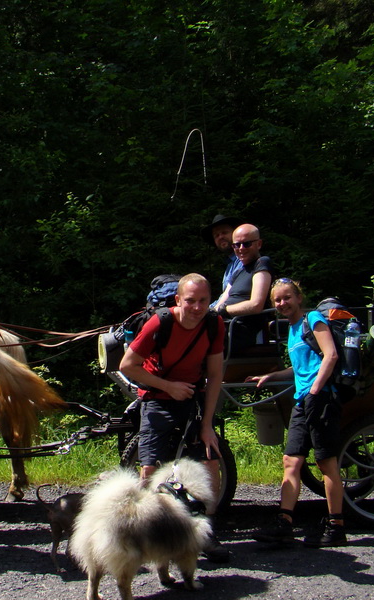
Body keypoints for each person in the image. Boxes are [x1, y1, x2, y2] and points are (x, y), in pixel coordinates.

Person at [119, 273, 230, 563]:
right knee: (149, 471)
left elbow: (216, 373)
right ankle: (147, 536)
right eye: (190, 301)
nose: (197, 307)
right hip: (158, 398)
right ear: (178, 300)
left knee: (209, 461)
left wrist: (207, 425)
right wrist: (169, 387)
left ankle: (205, 534)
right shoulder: (161, 322)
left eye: (203, 301)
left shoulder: (213, 323)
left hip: (192, 397)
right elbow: (128, 365)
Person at [246, 278, 348, 548]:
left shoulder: (313, 319)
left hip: (321, 398)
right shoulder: (292, 329)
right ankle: (284, 524)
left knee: (327, 464)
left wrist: (315, 389)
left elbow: (331, 355)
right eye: (278, 300)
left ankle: (336, 526)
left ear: (299, 297)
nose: (282, 303)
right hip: (302, 401)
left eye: (287, 297)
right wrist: (270, 376)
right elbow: (300, 369)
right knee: (291, 462)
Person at [212, 223, 274, 354]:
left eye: (246, 244)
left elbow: (256, 304)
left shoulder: (261, 263)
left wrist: (223, 310)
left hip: (240, 328)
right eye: (236, 245)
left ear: (259, 244)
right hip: (225, 324)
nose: (241, 248)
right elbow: (223, 299)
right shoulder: (238, 271)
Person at [200, 213, 245, 296]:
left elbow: (232, 294)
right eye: (216, 235)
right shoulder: (230, 264)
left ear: (235, 233)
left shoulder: (242, 259)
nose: (220, 237)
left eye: (224, 232)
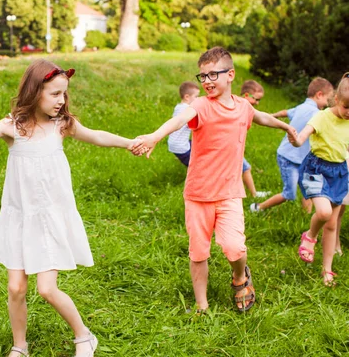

_ _ _

What the exercise asks — Using the listing above, copy exactly the line that contains "right hip: (302, 401)", the line that contains "left hip: (240, 328)", and each line that falls between them.

Reply to the task —
right hip: (302, 401)
left eye: (287, 297)
right wrist: (270, 376)
right elbow: (300, 369)
right knee: (291, 462)
Person at [212, 223, 274, 354]:
left eye: (246, 244)
left elbow: (256, 304)
left shoulder: (261, 263)
left wrist: (223, 310)
left hip: (240, 328)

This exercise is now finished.